Health secretary Alex Neil said: “This review has shown that the technical team took the appropriate actions and did everything possible to restore services under enormous pressure.”
The report notes that the health board is a “large and complex organisation” with more than 40,000 staff working on 30,000 desktops supported by 1,700 servers.
Its Active Directory has accounts for 80% of these desktops, so the software error that occurred in part of the directory on 1 October effectively locked 10,000 users out of their systems until “the early hours” of 3 October.
Despite this, the review says that the design of the system, which was implemented in 2008 with support from Microsoft partner Charteris was good, and that it had been assessed on a number of occasions.
When the problem arose on 1 October, it was quickly traced to Active Directory, and Microsoft Professional Support staff were called in.
However, the health board’s team, Charteris, and Microsoft found that overcoming it “required a rebuild of existing hardware and further expert intervention by Microsoft subject matter experts.”
The review makes a number of recommendations to be considered by health boards across Scotland. The first four of these all relate to using both Microsoft and third-party back-ups and support services, and testing them regularly.
The report also sets out the steps taken by the health board when the problem occurred. It says the senior incident team was put in place, and that the service desk immediately put more resources in place to cope with the large volume of calls it was receiving.
Charteris and Microsoft engineers were called in, and set about trying to recover the ‘partition’ of Active Directory that had failed, and preparing to recover the entire system if this attempt failed, which it eventually did.

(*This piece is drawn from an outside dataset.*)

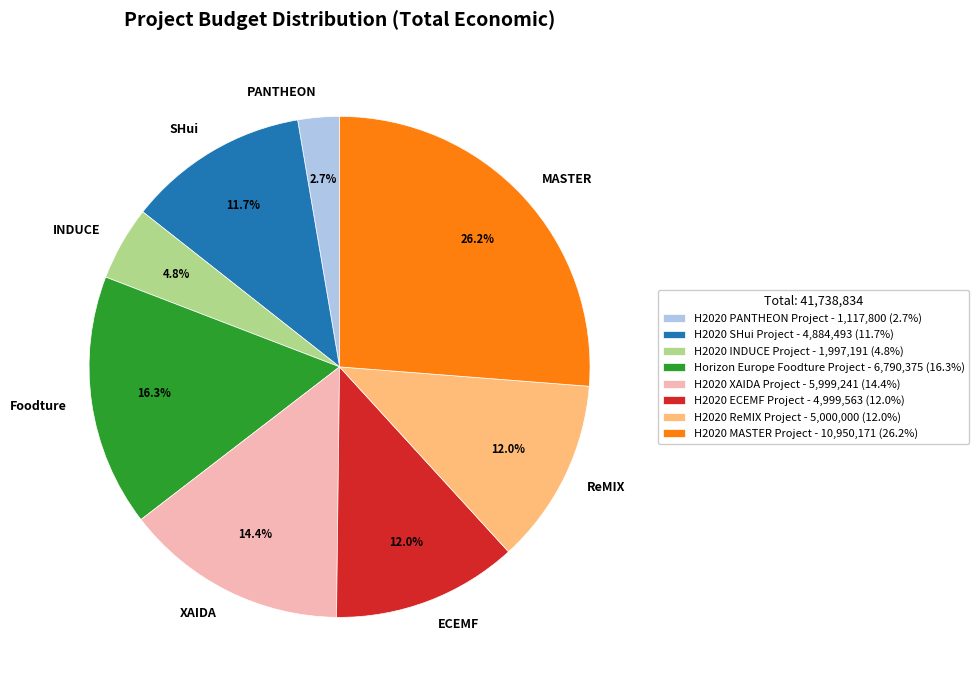

Is there a majority slice in this chart?

No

Most of the additional recommendations in the report relate to keeping incident logs and having further resources lined up. However, the report describes the actions taken as “sensible” and “appropriate” and concludes that overall the situation was handled well.
NHS Greater Glasgow and Clyde chief executive Robert Calderwood said his organisation had already acted on the recommendations.
A further review of back-up plans for IT systems across the Scottish NHS is still underway, and will report to ministers by the end of the year.